TO DO:
Repeat every line of text in the rows below word for word, and leave the pictures out of your answer.

ENTRIES SHOWN:
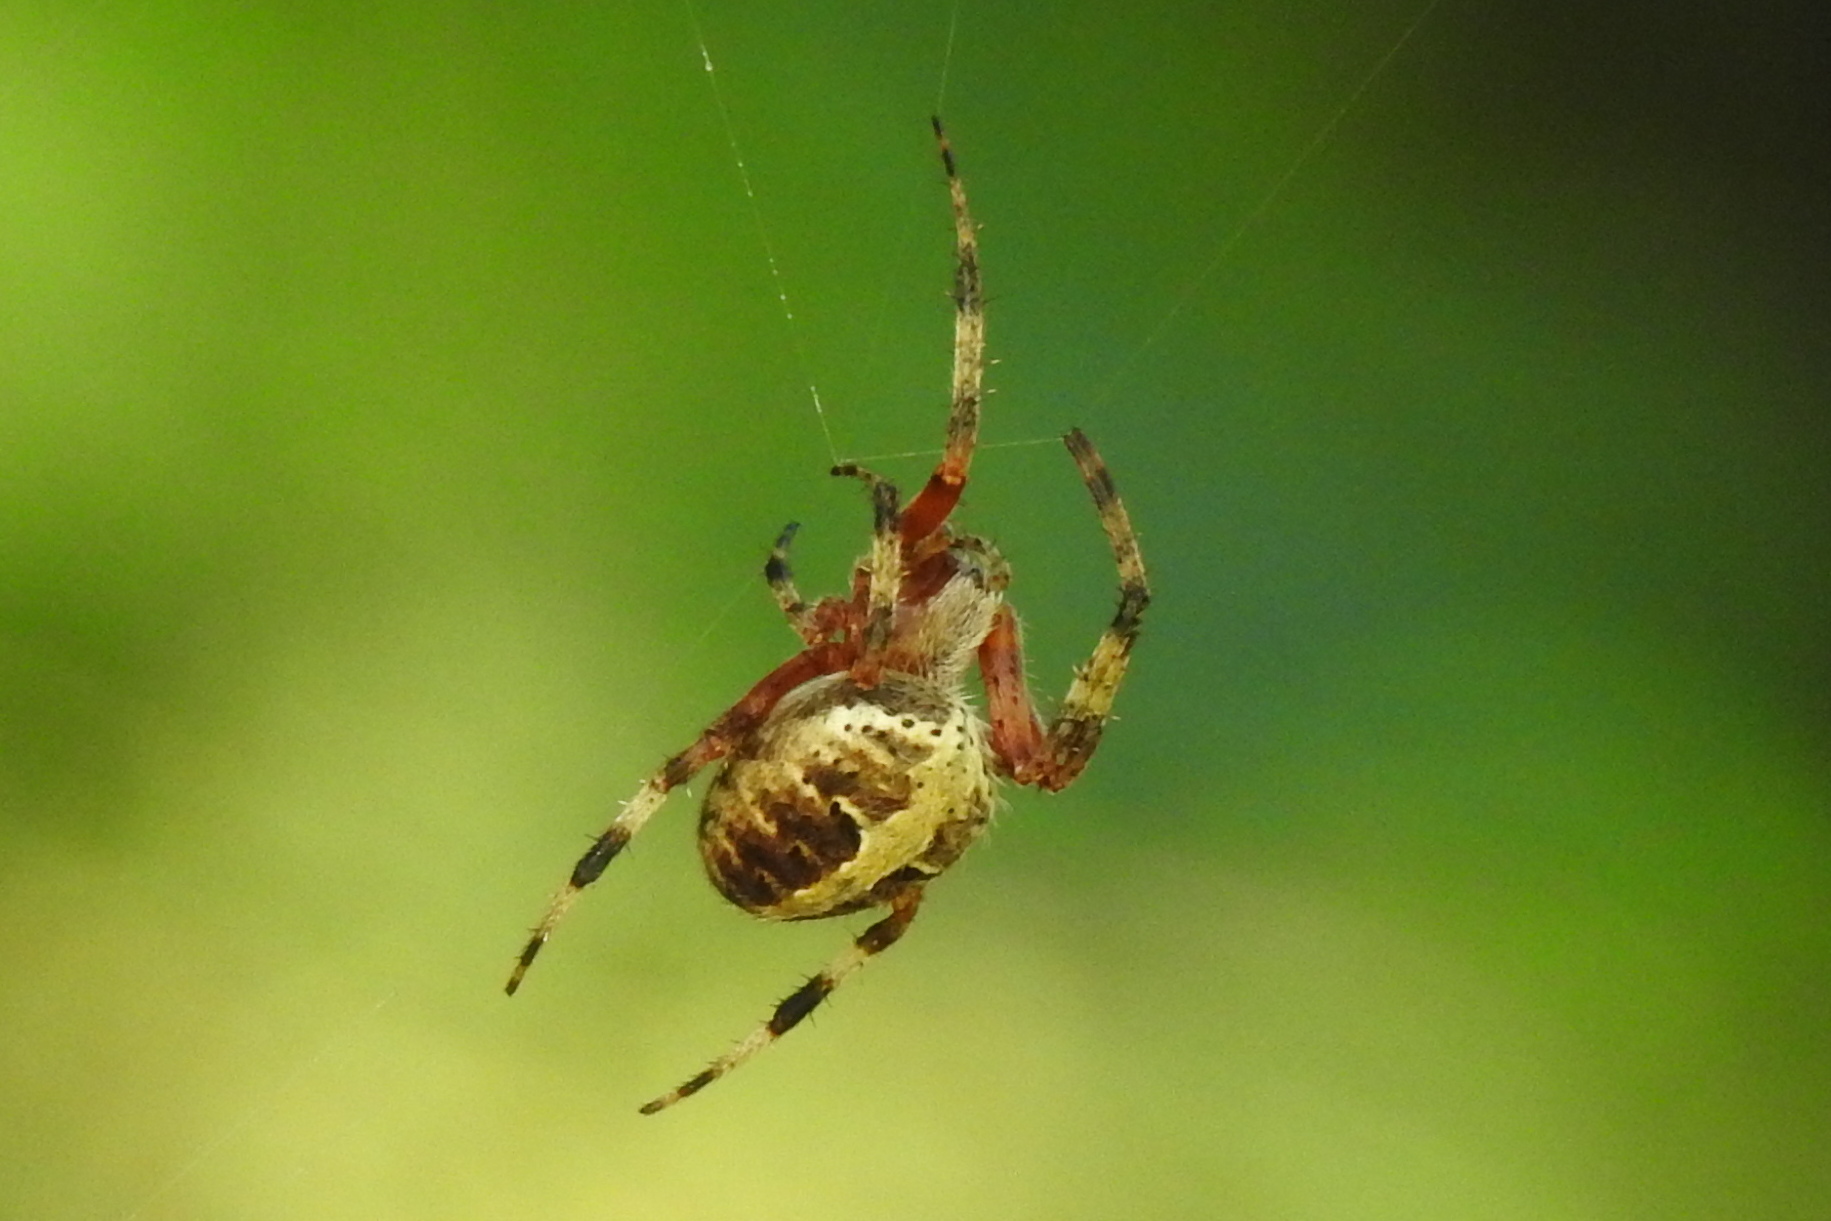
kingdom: Animalia
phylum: Arthropoda
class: Arachnida
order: Araneae
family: Araneidae
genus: Neoscona
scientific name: Neoscona domiciliorum
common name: Red-femured spotted orbweaver
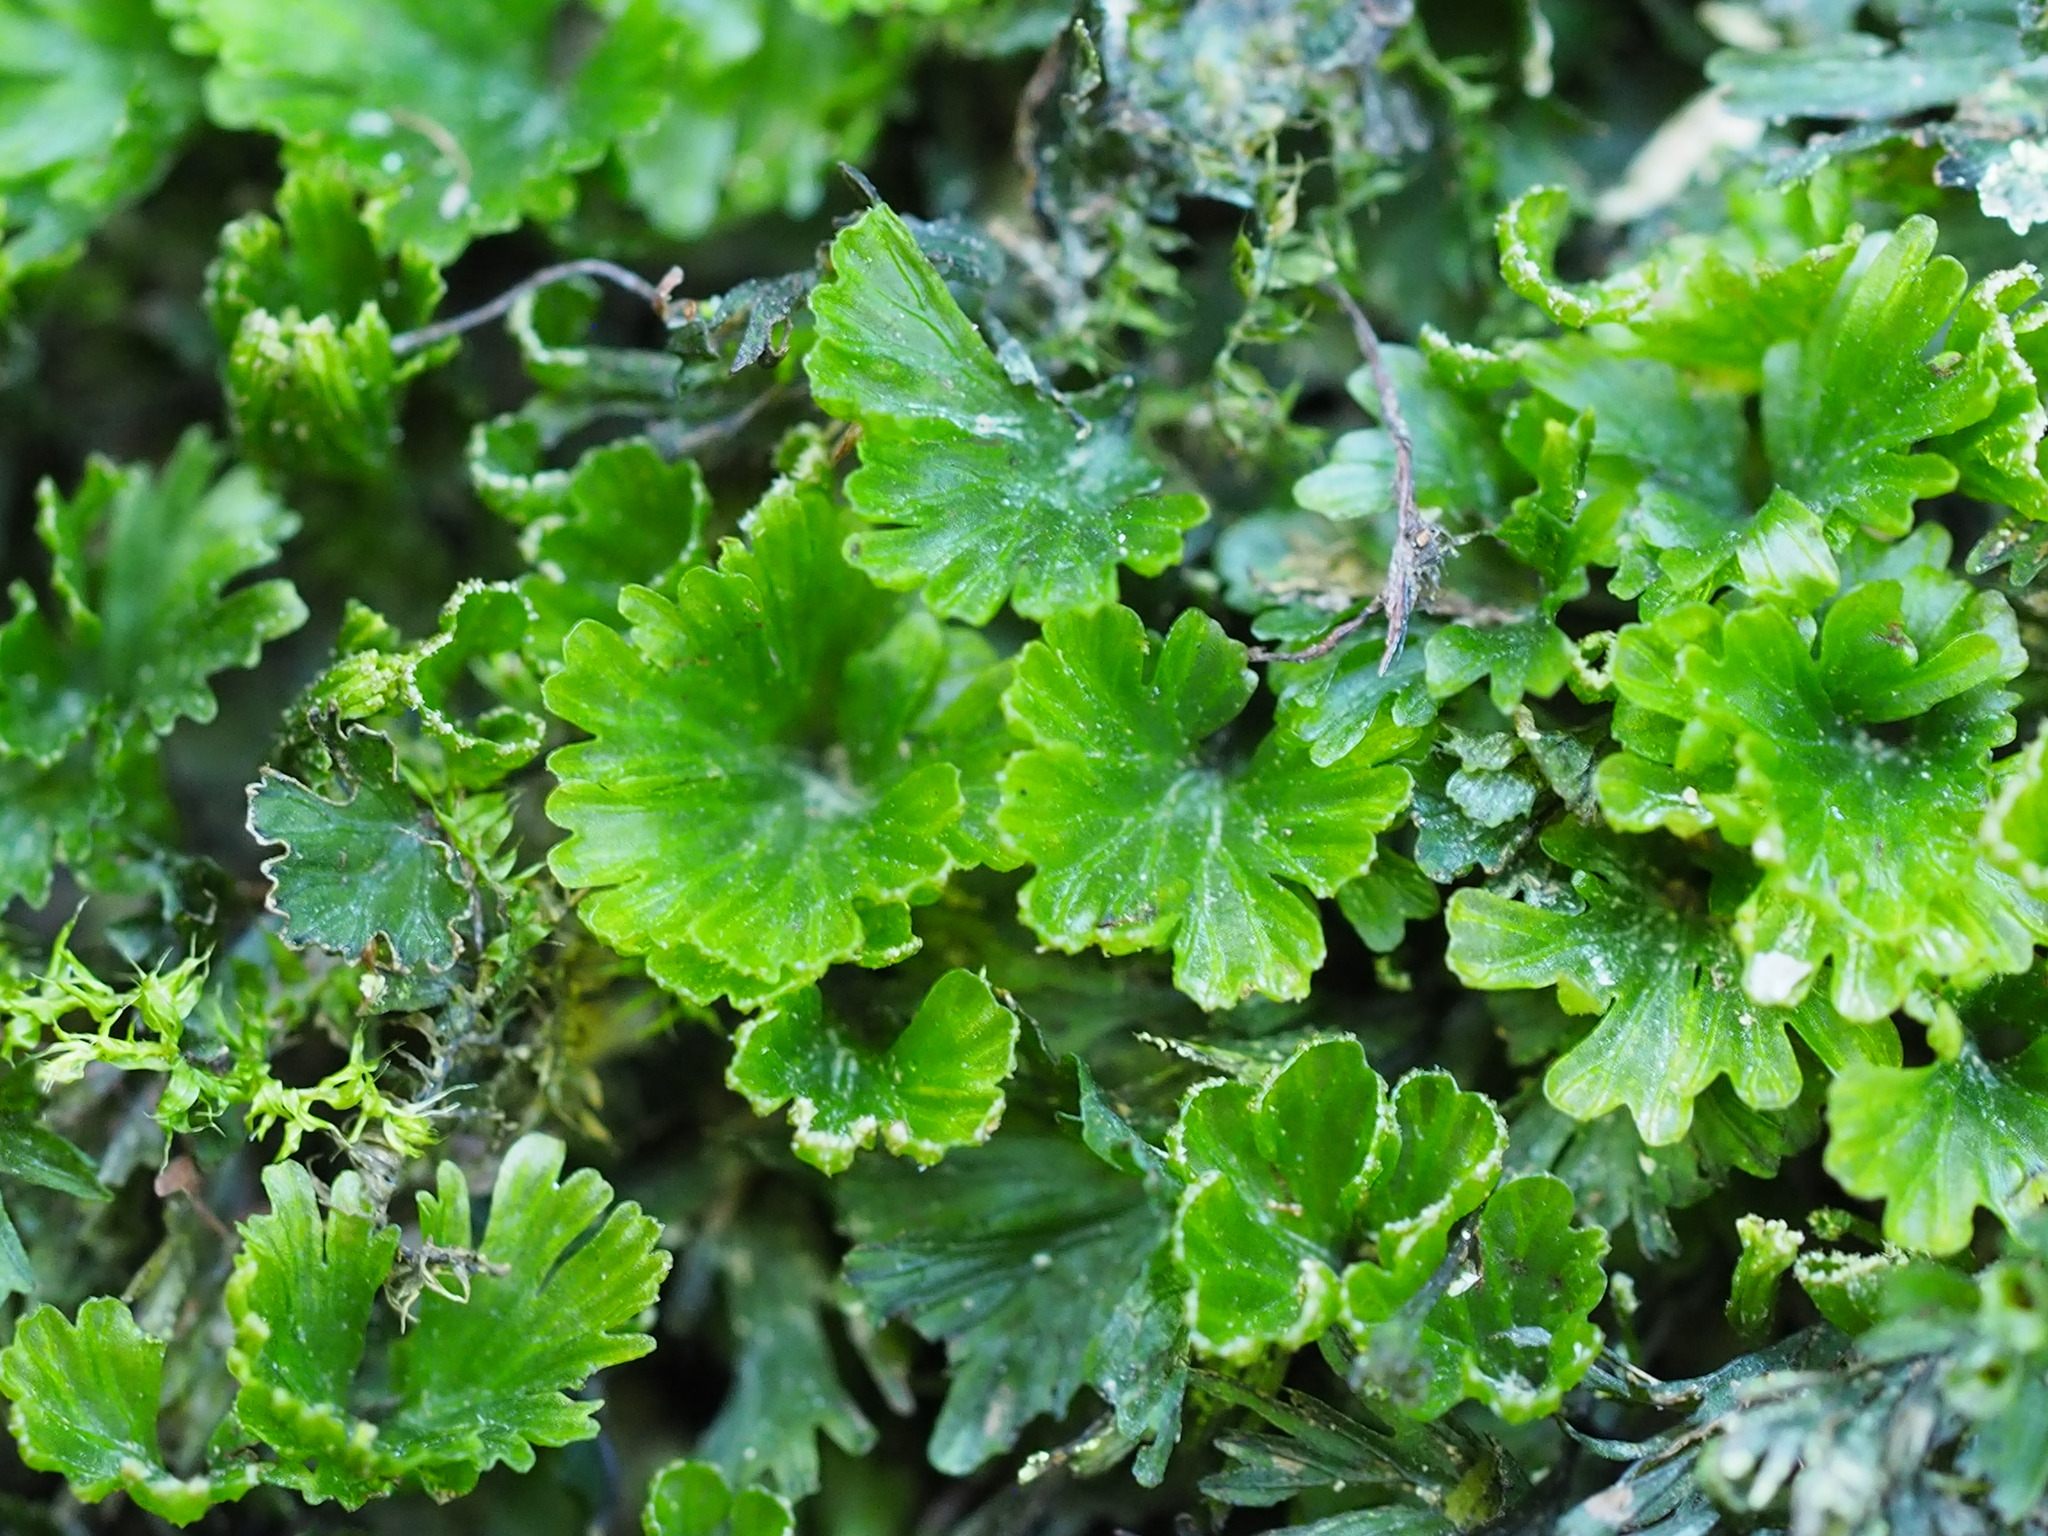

SOLVED EXERCISE:
kingdom: Animalia
phylum: Arthropoda
class: Arachnida
order: Araneae
family: Araneidae
genus: Neoscona
scientific name: Neoscona domiciliorum
common name: Red-femured spotted orbweaver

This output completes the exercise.